“Look at her,” he snickered, “hey man, look at her.”
The mid-July sun beat down on my bare shoulders, which were rising towards my ears. I stared down at the magazine in my lap, concentrating harder than ever on anything but the two guys a few feet away. Their whispers got louder, and then:
“Look at her. Look at the little whore.”
Tears blurred the words on my lap. I clutched my copy of Bust tighter, pretending to read. I didn’t know if that had drawn their attention, or if it was my tank top and short skirt, or big chest and long hair. Maybe all of it. Maybe none of it. Maybe being a girl between the ages of 11 and death hanging out by myself was enough.
It occurred to me just then that reading alone at a big amusement park wasn’t the best way to blend in. But I was an awkward 13-year-old. I’d brought Bust with me because I couldn’t read it at home. Not after what had happened with my dad.
I’d walked in to him raging around the kitchen, manic and self-righteous in his fury. Bust lay on the kitchen table. I tensed up. I didn’t know what was coming, but it wasn’t going to be good. A small part of my brain flickered angrily, wondering why he was reading my stuff, but I silenced it. Being quiet was my best defense – he’d logic you out of anything until nothing made sense and you weren’t sure who you were or what had passed. He was good at it.

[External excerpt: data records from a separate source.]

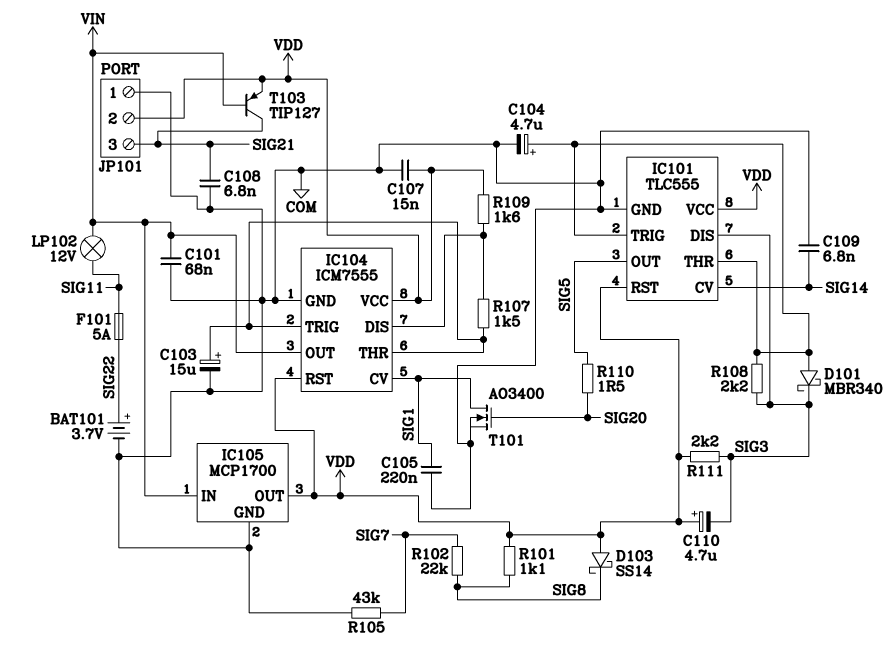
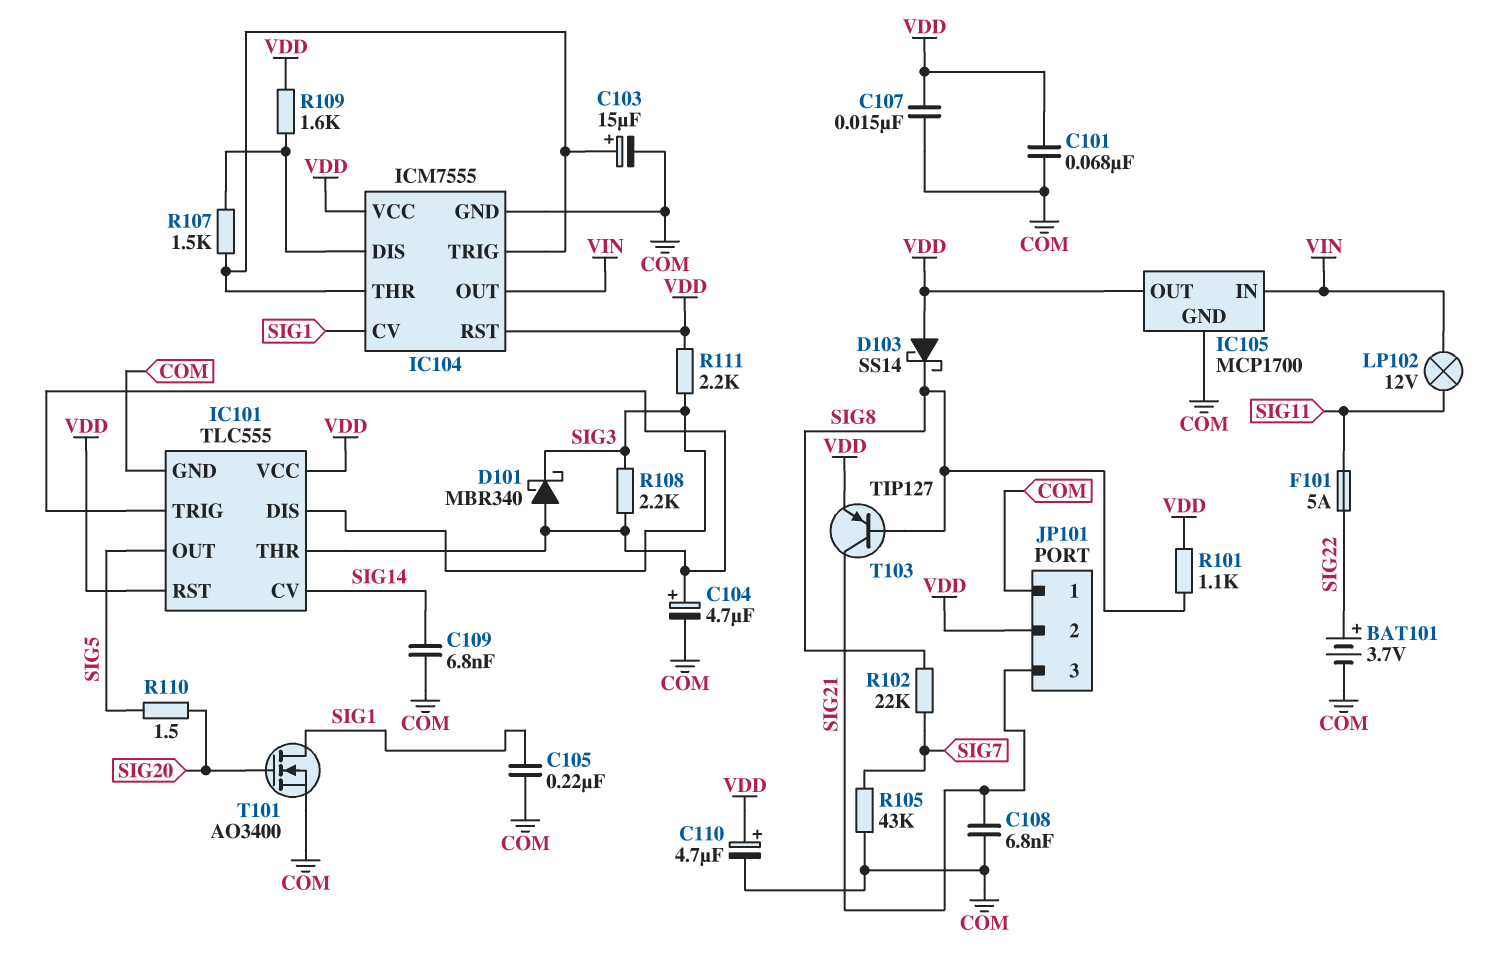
C101: 68nF (COM, VIN) -> 68nF (COM, VDD)
C110: 4.7uF (plus VDD, minus SIG3) -> 4.7uF (plus VDD, minus COM)
T103: PNP TIP127 (B VIN, C SIG21, E VDD) -> PNP TIP127 (B SIG8, C SIG21, E VDD)

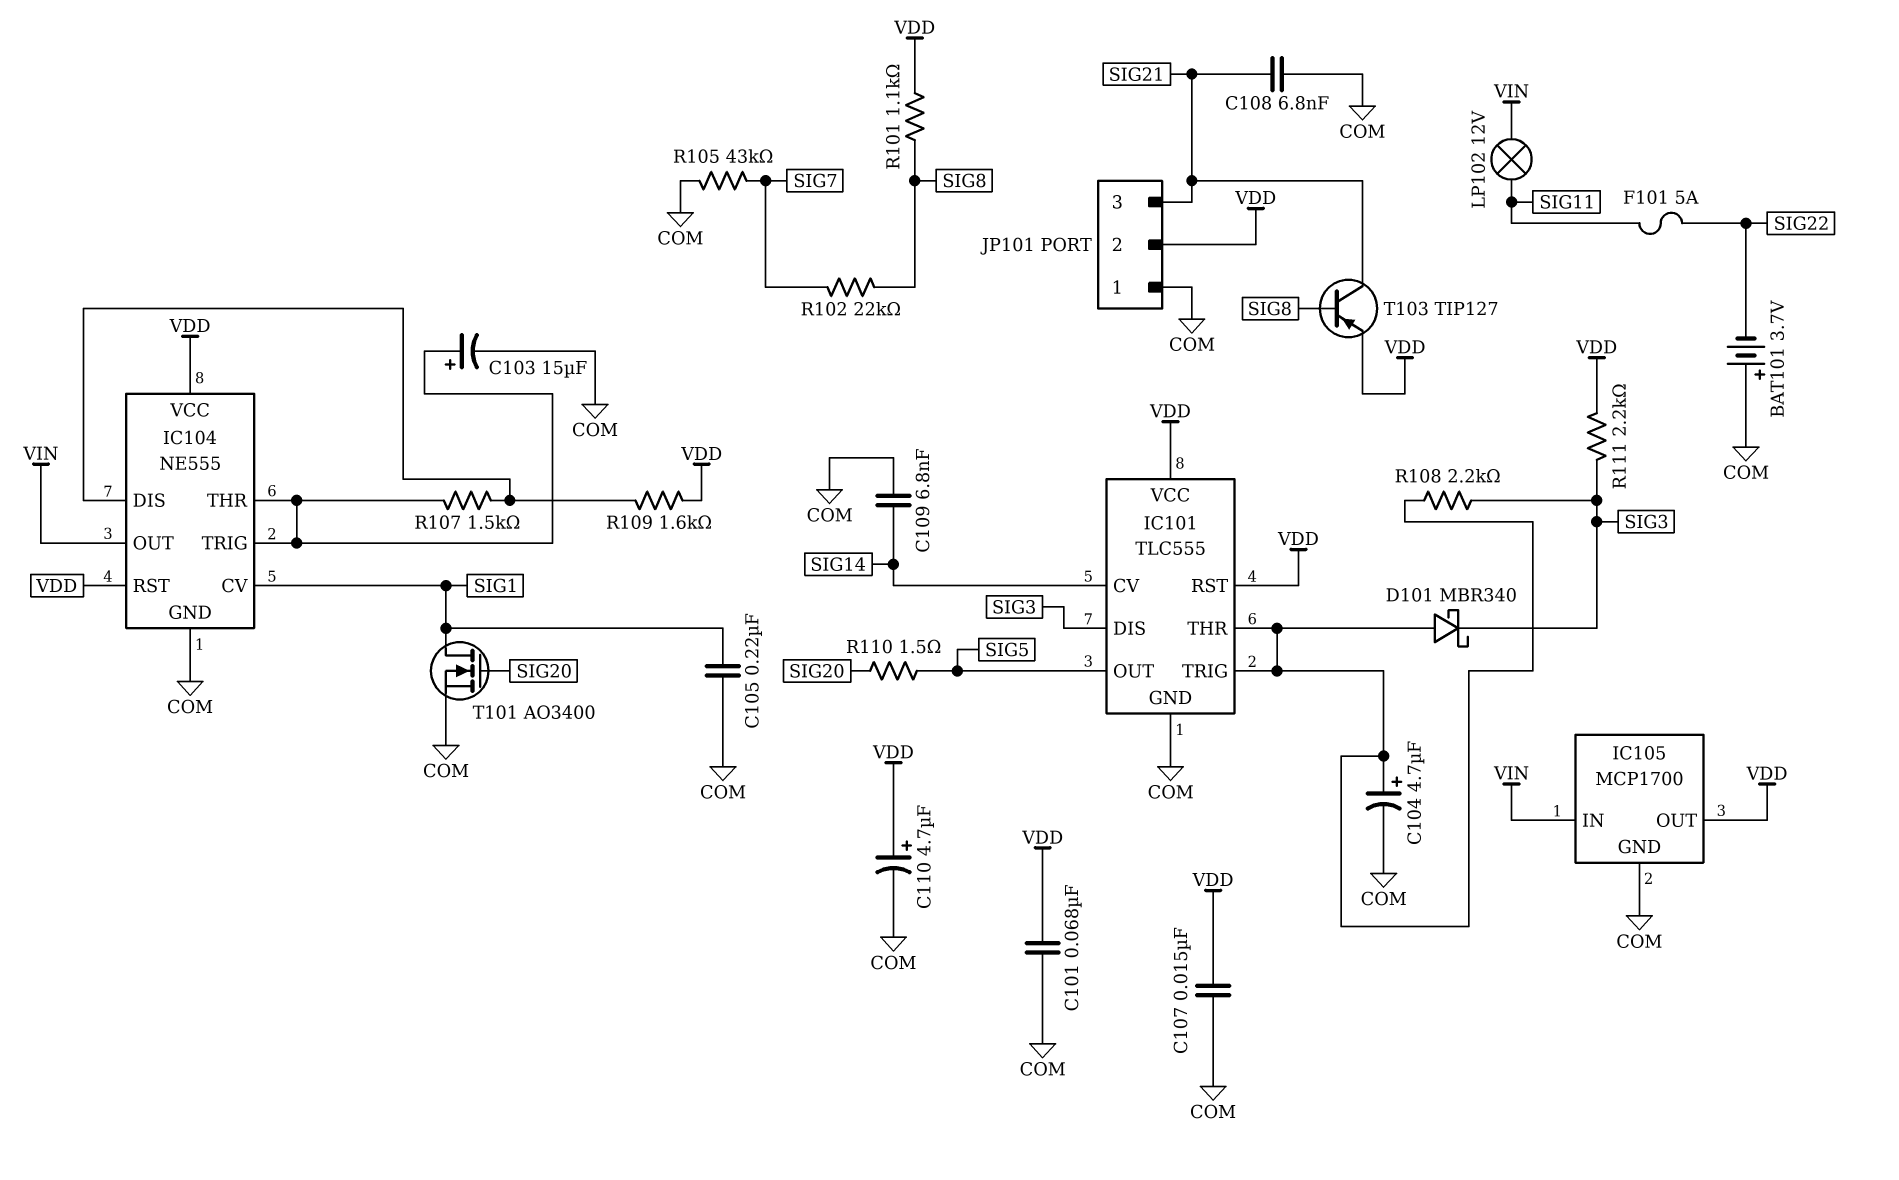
BAT101: 3.7V (plus SIG22, minus COM) -> 3.7V (plus COM, minus SIG22)
D103: schottky SS14 (A VDD, K SIG8) -> none
IC104: ICM7555 -> NE555

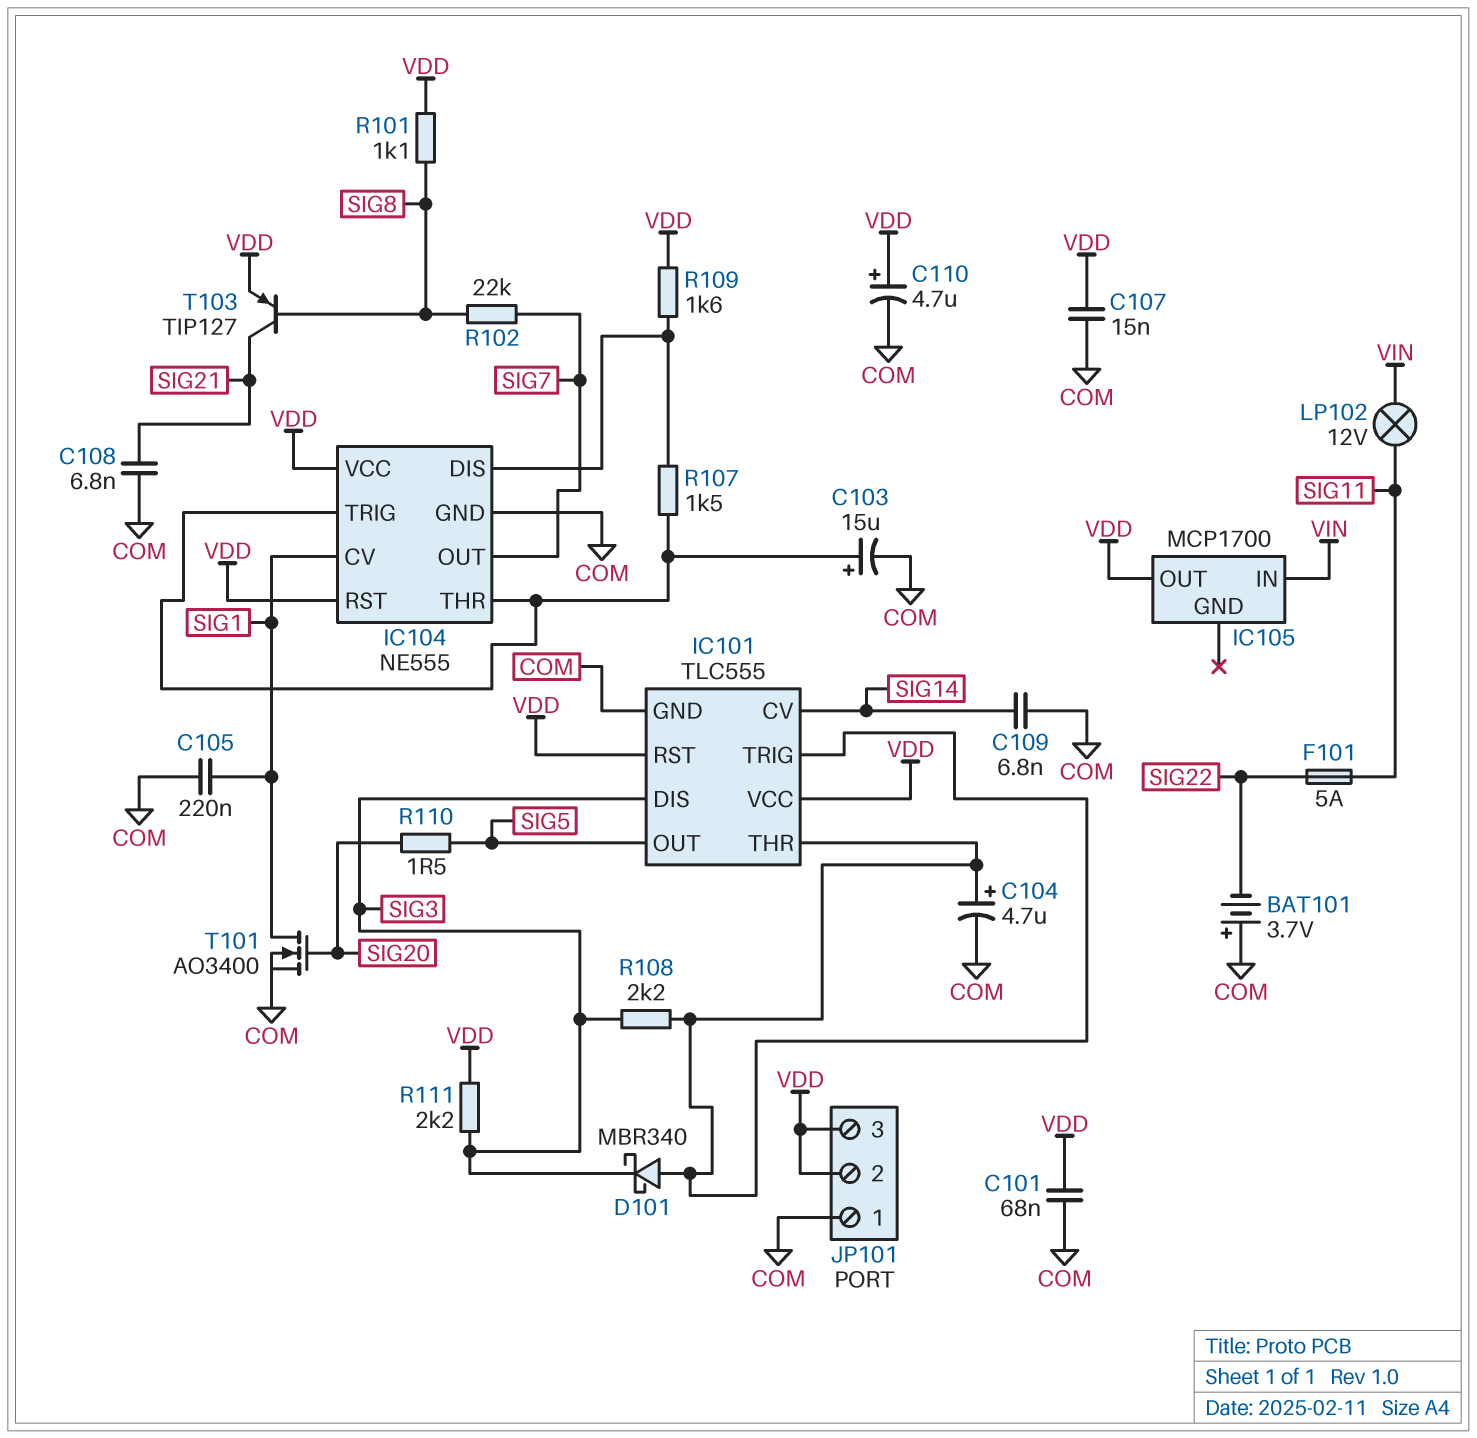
IC104 pin OUT: VIN -> SIG7
IC105 pin GND: COM -> none
JP101 pin 3: SIG21 -> VDD
R105: 43k (COM, SIG7) -> none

“I found this lying around the house.” He waved the magazine slowly in the air, then plopped it back down. He was big on dramatic effect. I mentally rolled my eyes but my stomach clutched with anxiety, head and gut at war.
“Okay.” I placed one foot over the other.
“And I saw a section,” he inhaled, “Called ‘One-Handed Reads’.”
Ohfuck I thought, jolted. Butwaitbutwait, my brain raced, why are we talking about this?
“I mean, yeah. Um. That’s a part of the magazine.” My voice was flat. The floor could swallow me whole anytime. Anytime.
“I was disgusted. I felt like I was walking in on two people. On someone else’s…’ He breathed out heavily. “I just…yeah.”
That’s kind of the point, my flickering brain whispered. But I kept quiet. I wasn’t winning this one. I wasn’t even sure what game we were playing.
“Um. There’s other stuff in it too? That’s not the only thing…”
He glowered, breathing in and out. I stared at the floor. We were saved by my mom walking in, eyes darting everywhere except us. She opened and shut cabinets, shuffled a pile of clutter, started rummaging in the fridge.
My dad picked up the magazine, plopped it down again. He turned his eyes to her. “Can you believe she’s reading this?”
Mom’s voice was matter-of-fact. She didn’t turn around. “It’s better than Seventeen or some of the other stuff out there.”
Dad sighed. That was my cue to beat it, sidling up to my bedroom as they lapsed into argument.
I never left Bust lying around the house again. I squirreled it away in my messenger bag and read it at bus stops and coffee shops – anywhere I could get away.
I’m not sure why I thought Valleyfair would be a sanctuary. Maybe it was the thrill of being allowed to go off alone, that small amount of independence like a tonic. Maybe it was a general lack of awareness of who might notice me, and why. Maybe too many trips on The Corkscrew had rattled my brains. I’d put money on any of these – my motives for most things at that age were fuzzy, muddled in self-consciousness and impulse.
The guys snickered and pointed. I wouldn’t look at them. I didn’t want to remember what they looked like.
They drifted away eventually: either pretending to read worked, or more likely they lost interest. I waited until they were a safe distance gone left to shove it in my bag – I couldn’t let them know they’d had an effect. But I rarely took Bust out in public again. Articles about women doing things, music reviews, and yes, erotic stories became one more thing confined to my attic bedroom, the perspective introduced by those pages emerging in sporadic, angry bursts until college. Dad would take off. I’d learn to tell trash guys of all stripes to fuck off. My flickering brain burned brighter and brighter.
But I didn’t know that at 13. I did know that the outside world was a painful place to navigate, and home was often worse. I crossed my arms over my chest, staring into nowhere until a girl from the camp group found me.
“We’re going to line up to ride Wild Thing.”
The steel monstrosity loomed green and ominous in the distance, 200 feet of track rising above the trees. I knew it was 200 feet because I’d read about it. The newspaper pitched it as terrifying, death-defying, a dangerous marvel of roller coaster engineering. I ate it up. I was ready. I was also spacing out again.
I got up and followed her, prepping myself for the drop.